I’m tinkering with a book manuscript for which the working title is Ten Muslim Classics. (I may or may not expand it eventually to Twelve Muslim Classics.) The books that I currently intend to introduce to readers are the following, with the specific editions or translations to which I’ll be referring:
Al-Ghazali’s Path to Sufism: His Deliverance from Error (al-Munqidh min al-Dalal), R.J. McCarthy (trans.)
ISBN-10: 1887752307 or ISBN-13: 978-1887752305
Attar, Conference of the Birds (Penguin Classics), Afkham Darbandi (trans.)
ISBN-10: 0140444343 or ISBN-13: 978-0140444346
Arabian Nights (New Deluxe Edition), Muhsin Mahdi (ed.), Hussain Hadawy (trans.)
ISBN-10: 0393331660 or ISBN-13: 978-0393331660
Spiritual Verses (Penguin Classics), Alan Williams (trans.)
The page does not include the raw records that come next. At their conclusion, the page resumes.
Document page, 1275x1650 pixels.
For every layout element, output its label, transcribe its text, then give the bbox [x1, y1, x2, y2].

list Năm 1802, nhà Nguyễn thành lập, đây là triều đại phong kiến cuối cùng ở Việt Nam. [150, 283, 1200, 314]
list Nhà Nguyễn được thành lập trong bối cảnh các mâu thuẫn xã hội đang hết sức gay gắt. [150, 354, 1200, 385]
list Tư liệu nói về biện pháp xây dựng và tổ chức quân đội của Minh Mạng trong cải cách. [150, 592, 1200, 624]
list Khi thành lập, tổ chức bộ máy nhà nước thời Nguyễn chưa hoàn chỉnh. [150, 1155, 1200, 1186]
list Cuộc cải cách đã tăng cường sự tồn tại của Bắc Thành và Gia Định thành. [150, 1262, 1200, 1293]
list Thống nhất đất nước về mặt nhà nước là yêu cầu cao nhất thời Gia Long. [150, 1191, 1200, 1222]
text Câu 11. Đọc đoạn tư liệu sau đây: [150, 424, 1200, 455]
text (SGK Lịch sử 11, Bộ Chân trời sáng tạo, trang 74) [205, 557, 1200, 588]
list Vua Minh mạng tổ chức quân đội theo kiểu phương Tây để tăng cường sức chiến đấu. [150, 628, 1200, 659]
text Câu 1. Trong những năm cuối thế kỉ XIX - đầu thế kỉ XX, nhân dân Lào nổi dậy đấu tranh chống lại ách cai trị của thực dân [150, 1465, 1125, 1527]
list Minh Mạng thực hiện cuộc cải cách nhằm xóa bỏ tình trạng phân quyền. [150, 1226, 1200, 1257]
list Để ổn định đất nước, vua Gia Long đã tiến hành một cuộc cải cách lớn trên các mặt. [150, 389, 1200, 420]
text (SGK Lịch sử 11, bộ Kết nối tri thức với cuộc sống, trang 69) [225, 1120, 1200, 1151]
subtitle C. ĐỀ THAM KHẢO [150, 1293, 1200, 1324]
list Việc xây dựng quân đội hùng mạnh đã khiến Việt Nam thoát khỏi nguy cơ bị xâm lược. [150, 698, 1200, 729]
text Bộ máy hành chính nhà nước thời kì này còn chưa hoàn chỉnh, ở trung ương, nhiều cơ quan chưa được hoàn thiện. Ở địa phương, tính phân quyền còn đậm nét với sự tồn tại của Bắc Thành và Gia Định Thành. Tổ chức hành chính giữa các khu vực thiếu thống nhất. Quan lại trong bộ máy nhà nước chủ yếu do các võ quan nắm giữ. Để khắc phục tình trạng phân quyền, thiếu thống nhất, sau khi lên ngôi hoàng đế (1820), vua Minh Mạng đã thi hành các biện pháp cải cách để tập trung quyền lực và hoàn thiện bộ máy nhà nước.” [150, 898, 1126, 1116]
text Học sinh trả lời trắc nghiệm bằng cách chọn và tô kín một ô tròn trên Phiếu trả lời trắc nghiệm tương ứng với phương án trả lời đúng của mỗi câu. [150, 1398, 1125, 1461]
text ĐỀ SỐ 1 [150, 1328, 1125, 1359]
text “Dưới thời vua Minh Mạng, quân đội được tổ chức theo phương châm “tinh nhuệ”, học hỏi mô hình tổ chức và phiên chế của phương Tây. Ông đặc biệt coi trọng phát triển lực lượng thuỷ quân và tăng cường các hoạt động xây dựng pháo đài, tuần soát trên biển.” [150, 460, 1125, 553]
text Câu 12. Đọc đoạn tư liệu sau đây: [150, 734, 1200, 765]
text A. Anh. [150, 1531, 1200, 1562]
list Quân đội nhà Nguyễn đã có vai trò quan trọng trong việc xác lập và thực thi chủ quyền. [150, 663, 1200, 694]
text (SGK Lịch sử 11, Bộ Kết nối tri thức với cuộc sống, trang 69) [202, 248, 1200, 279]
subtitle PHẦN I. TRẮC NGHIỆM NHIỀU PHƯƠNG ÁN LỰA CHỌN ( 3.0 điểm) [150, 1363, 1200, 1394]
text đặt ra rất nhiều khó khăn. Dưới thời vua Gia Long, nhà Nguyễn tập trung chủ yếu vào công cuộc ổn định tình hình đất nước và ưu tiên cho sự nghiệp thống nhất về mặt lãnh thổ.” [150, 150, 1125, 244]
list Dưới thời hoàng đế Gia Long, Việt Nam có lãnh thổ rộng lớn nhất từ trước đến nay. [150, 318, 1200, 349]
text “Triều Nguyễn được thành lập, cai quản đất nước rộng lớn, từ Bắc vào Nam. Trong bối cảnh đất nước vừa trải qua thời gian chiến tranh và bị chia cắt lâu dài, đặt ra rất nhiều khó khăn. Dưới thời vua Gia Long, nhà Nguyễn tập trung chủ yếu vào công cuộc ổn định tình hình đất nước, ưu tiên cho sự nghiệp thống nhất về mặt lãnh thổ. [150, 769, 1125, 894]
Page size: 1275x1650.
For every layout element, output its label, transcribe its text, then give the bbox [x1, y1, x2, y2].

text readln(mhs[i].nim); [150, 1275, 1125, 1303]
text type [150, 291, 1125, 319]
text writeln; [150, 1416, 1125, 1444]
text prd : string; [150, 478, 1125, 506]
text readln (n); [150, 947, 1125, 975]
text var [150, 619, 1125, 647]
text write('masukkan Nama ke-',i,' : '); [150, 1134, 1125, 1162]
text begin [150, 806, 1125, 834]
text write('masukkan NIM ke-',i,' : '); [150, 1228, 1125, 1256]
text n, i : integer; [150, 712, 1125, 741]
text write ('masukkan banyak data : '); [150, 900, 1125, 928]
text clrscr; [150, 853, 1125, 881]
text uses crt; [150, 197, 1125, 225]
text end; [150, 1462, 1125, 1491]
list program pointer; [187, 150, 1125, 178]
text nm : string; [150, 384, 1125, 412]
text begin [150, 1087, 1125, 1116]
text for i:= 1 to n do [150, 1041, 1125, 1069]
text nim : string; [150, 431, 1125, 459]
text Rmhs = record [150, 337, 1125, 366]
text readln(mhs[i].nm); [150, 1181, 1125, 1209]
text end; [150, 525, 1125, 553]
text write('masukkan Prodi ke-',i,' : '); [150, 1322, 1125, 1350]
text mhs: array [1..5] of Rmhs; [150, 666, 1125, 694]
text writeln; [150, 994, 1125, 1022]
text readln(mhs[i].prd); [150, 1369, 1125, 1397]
ISBN-10: 0140447911 or ISBN-13: 978-0140447910
Ramsay Wood, Kalila and Dimna, Vol 1, Fables of Friendship and Betrayal from the Panchatantra, Jatakas, Bidpai, Kalila and Dimnah and Lights of Canopus
I’m using the Kindle edition: ISBN-10: 0863566618 or ISBN-13: 978-0863566615
Nizami, The Story of Layla and Majnun, Rudolf Gelpke (trans.)
ISBN-10: 0930872525 or ISBN-13: 978-0930872526
Ferdowsi, The Shahnameh: The Persian Book of Kings, Dick Davis (trans.)
ISBN-10: 0143104934 or ISBN-13: 978-0143104933
Rubaiyat translated by Edward Fitzgerald – widely available in many editions.
al-Ghazali, The Incoherence of the Philosophers, 2nd Edition, Michael E. Marmura (trans.)
ISBN-10: 0842524665 or ISBN-13: 978-0842524667
Ibn Rushd (Averroës), Decisive Treatise and Epistle Dedicatory, Charles E. Butterworth (trans.)
ISBN-10: 9780842524797 or ISBN-13: 978-0842524797
There is no particular theory or rationale here. Of making lists of “best books” or “classics” there is no end, and I could have chosen any number of others. But life and time and energy are finite, and these happen to be books that I’ve taught from time to time and of which I’m quite fond — and about which I might have something at least slightly useful to say.
My hope with the book that I plan is not merely to call attention to some texts that I like and that I wish were better known in the West, but also to remind people in the West — and perhaps even some Muslims themselves — that the Islamic tradition has created a great deal more, and has much more to offer, than violent extremism and suicide bombers.
The problem is that Ten Muslim Classics isn’t a particularly catchy or attractive or memorable title. I think that it would make a serviceable subtitle, but, thus far, I haven’t come up with a title that pleases me. As I dozed off last night, I was thinking of things like Fables, Philosophers, and Poets: Ten Muslim Classics and The Scent of Paradise: Ten Muslim Classics. But nothing really took.